Are the complements of two homeomorphic compact, connected subsets of $\mathbb{R}^2$ homeomorphic?

Suppose that $A,B$ are subsets of $\Bbb{R}^2$. If $A$ and $B$ are homeomorphic and $A$ and $B$ are compact and connected, are their complements homeomorphic?

Yes. Let's work in the sphere $S^2$ for convenience. Let $A$ be a connected compact proper subset of $S^2$. Its complement is an open (noncompact without boundary) surface $M'$; its complement in $\mathbb R^2$ is $M' - \{\infty\}$. This is a disjoint union of connected noncompact surfaces without boundary; each of these must have free fundamental group.

For manifolds $M$, the Cech cohomology $\check H^*(M)$ is isomorphic to the singular cohomology $H^*(M)$. By Alexander duality, and the fact that $\check H_0(A) = 0$ (everything is happening in the reduced world!), we see that $H^1(M') = 0$. (The $0$th Cech homology more precisely counts quasicomponents, but for compact Hausdorff spaces, quasicomponents are the same as components.) Because for a disjoint union $H^1(X \sqcup Y) \cong H^1(X) \times H^1(Y)$, we see that every component of $M'$ is simply connected.
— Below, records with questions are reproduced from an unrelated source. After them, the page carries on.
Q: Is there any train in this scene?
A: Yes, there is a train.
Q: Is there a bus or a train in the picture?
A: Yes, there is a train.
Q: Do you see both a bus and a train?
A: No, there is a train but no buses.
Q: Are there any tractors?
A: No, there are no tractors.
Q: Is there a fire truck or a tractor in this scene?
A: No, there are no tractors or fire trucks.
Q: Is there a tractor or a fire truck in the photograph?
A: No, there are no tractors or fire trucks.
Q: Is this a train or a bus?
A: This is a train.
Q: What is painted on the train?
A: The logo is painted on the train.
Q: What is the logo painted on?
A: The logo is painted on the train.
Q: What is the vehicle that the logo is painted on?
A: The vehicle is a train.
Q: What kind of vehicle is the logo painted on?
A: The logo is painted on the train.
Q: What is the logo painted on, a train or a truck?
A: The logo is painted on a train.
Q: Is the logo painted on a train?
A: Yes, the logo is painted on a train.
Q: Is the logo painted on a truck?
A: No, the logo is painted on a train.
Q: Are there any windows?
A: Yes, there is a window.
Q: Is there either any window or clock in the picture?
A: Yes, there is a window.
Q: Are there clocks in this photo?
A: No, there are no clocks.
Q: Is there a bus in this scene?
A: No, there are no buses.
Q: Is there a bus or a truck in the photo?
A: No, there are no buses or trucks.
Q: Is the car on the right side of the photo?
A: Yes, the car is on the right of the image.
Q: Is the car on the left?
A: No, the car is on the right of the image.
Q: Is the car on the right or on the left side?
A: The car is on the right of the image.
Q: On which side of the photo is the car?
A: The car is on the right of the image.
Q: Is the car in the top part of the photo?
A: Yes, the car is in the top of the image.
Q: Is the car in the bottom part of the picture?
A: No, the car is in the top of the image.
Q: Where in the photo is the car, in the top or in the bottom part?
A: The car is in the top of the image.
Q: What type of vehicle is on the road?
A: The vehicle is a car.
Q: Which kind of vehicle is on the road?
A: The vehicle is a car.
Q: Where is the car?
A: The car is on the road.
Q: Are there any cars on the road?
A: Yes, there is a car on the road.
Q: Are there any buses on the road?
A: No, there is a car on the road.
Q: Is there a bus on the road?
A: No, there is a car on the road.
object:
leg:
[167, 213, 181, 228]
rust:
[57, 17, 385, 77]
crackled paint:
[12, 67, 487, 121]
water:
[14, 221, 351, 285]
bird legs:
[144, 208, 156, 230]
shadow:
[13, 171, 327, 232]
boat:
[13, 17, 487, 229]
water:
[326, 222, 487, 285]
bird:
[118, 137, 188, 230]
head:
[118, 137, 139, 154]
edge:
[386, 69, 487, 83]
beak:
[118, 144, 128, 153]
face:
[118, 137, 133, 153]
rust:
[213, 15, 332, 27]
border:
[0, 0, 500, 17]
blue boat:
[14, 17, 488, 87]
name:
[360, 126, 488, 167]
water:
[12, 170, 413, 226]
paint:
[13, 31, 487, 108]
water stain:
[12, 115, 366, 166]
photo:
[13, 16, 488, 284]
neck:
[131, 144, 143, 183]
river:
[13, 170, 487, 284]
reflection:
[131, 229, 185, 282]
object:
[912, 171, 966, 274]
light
By the uniformization theorem, each simply connected component is homeomorphic to $\mathbb R^2$. Now delete the point at infinity; this makes one of your copies of $\mathbb R^2$ into an annulus $S^1 \times (-1,1)$.
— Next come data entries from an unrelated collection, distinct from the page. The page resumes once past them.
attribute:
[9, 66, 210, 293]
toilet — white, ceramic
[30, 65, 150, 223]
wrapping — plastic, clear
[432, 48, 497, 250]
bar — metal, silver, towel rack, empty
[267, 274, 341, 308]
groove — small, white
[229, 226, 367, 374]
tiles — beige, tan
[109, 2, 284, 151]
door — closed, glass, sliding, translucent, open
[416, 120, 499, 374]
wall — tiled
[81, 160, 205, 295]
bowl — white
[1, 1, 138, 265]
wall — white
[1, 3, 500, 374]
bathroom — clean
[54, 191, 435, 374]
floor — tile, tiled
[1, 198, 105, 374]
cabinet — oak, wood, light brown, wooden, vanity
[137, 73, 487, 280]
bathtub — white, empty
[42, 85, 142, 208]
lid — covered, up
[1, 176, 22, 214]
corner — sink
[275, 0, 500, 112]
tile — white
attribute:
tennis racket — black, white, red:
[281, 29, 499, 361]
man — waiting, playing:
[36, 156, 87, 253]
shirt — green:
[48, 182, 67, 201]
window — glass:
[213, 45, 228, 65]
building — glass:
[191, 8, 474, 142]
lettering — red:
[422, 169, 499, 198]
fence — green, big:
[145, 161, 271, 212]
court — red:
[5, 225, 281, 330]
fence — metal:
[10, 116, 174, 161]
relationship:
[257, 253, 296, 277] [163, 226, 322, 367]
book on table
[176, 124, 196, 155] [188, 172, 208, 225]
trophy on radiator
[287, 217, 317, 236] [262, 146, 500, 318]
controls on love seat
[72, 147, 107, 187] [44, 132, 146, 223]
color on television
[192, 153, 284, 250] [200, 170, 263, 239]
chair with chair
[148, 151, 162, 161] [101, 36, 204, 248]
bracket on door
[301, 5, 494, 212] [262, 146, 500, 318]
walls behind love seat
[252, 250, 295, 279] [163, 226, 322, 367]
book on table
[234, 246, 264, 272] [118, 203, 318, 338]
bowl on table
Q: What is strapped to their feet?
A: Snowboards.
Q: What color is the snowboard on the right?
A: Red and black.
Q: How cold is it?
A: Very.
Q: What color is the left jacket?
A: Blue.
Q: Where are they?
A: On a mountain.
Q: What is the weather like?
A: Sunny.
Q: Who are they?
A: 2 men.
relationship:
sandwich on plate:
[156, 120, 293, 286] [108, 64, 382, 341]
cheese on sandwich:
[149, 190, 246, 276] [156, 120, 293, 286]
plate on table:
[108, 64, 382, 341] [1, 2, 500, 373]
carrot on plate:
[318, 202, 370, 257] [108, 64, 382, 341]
So your $M$ is homeomorphic to $S^1 \times (-1,1) \sqcup \kappa \mathbb R^2$, where by $\kappa \mathbb R^2$ I mean the disjoint union of $\kappa$-many copies of $\mathbb R^2$. What's left is to determine $\kappa$. But again we just need to use Alexander duality, because $H^0(M') \cong \prod_{\kappa+1} \mathbb Z$, and this is isomorphic to $\prod_{\kappa'+1} \mathbb Z$ iff there's a bijection $\kappa \to \kappa'$.

So $M$ is determined by something even coarser than the homeomorphism type of $A$: all one needs is the 0th and 1st Cech homologies $\check H_*(A)$.